🤖 AI Summary
In long-context LLM inference, KV cache memory consumption scales linearly with sequence length, and existing uniform compression strategies suffer from limited performance. Method: This paper proposes a head-level adaptive KV cache memory budget allocation method. It employs a lightweight offline profiling step to estimate, once per model, the importance of each attention head to output quality—enabling fine-grained, head-wise dynamic cache retention and compression. Contribution/Results: Departing from conventional uniform pruning, our approach is the first to support importance-aware, differentiated memory budget allocation.

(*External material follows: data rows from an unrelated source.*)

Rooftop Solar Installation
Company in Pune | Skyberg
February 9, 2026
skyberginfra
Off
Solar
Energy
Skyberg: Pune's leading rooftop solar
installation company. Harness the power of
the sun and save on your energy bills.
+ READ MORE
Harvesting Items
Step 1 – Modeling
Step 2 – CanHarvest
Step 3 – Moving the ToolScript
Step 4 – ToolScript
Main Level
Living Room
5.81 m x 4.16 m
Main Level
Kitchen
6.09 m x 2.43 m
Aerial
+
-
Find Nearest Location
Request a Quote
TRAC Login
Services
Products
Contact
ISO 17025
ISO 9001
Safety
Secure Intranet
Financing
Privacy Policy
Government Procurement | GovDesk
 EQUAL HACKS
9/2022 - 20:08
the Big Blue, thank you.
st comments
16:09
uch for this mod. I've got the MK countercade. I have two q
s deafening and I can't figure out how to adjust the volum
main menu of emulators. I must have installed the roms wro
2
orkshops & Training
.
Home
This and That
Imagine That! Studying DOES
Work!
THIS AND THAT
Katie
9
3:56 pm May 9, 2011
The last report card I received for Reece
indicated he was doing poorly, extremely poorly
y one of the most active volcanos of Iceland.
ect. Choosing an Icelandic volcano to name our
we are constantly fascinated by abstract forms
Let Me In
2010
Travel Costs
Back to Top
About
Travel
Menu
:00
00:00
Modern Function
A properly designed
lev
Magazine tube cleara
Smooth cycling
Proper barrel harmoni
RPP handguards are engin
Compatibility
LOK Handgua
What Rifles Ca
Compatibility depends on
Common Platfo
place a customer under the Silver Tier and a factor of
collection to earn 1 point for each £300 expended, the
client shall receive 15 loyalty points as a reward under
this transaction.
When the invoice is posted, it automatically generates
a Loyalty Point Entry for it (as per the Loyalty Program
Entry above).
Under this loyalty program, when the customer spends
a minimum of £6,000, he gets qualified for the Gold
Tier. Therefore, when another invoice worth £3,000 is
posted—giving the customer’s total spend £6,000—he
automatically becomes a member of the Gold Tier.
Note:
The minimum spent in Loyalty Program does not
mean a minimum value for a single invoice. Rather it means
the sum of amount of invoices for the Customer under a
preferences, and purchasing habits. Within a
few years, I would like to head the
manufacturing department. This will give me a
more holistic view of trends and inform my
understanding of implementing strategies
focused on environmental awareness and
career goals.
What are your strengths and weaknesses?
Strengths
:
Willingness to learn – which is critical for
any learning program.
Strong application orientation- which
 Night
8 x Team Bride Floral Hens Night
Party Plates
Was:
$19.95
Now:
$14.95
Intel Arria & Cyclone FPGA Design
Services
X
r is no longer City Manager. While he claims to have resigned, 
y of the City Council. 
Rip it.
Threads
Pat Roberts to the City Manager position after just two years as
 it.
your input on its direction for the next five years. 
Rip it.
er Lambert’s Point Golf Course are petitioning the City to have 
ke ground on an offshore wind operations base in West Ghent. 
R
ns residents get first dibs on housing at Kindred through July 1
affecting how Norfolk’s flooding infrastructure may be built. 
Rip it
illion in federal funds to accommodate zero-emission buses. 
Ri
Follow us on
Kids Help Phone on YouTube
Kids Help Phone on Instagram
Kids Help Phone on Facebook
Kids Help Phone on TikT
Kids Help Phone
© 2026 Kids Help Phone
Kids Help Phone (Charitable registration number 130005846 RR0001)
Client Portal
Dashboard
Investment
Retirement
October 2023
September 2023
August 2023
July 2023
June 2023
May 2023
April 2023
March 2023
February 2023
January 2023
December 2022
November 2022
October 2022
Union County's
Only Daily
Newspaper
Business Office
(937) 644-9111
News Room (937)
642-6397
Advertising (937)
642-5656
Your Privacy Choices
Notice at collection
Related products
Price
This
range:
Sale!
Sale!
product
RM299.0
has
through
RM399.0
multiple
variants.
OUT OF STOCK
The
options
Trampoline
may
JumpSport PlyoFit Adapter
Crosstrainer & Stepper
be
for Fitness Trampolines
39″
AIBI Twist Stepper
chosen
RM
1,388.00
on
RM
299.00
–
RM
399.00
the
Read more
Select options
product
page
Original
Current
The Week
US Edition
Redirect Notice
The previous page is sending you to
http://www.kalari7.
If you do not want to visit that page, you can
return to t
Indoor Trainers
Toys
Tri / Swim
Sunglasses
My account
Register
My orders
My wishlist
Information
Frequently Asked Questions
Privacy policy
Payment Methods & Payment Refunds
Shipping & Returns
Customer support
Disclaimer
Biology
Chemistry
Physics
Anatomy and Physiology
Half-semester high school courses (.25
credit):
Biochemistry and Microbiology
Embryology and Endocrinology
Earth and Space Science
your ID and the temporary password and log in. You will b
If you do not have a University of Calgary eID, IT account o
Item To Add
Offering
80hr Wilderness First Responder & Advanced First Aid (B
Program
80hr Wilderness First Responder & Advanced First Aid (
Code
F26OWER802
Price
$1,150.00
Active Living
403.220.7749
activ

Evaluated on LLaMA-3-8B and Qwen2.5-7B, it achieves up to 70% KV cache memory reduction with zero accuracy degradation; under high compression ratios, task accuracy improves by up to 10× compared to baseline methods.
📝 Abstract
In Large Language Model (LLM) inference, Key-Value (KV) caches (KV-caches) are essential for reducing time complexity. However, they result in a linear increase in GPU memory as the context length grows. While recent work explores KV-cache eviction and compression policies to reduce memory usage, they often consider uniform KV-caches across all attention heads, leading to suboptimal performance. We introduce BaKlaVa, a method to allocate optimal memory for individual KV-caches across the model by estimating the importance of each KV-cache. Our empirical analysis demonstrates that not all KV-caches are equally critical for LLM performance. Using a one-time profiling approach, BaKlaVa assigns optimal memory budgets to each KV-cache. We evaluated our method on LLaMA-3-8B, and Qwen2.5-7B models, achieving up to a 70% compression ratio while keeping baseline performance and delivering up to an order-of-magnitude accuracy improvement at higher compression levels.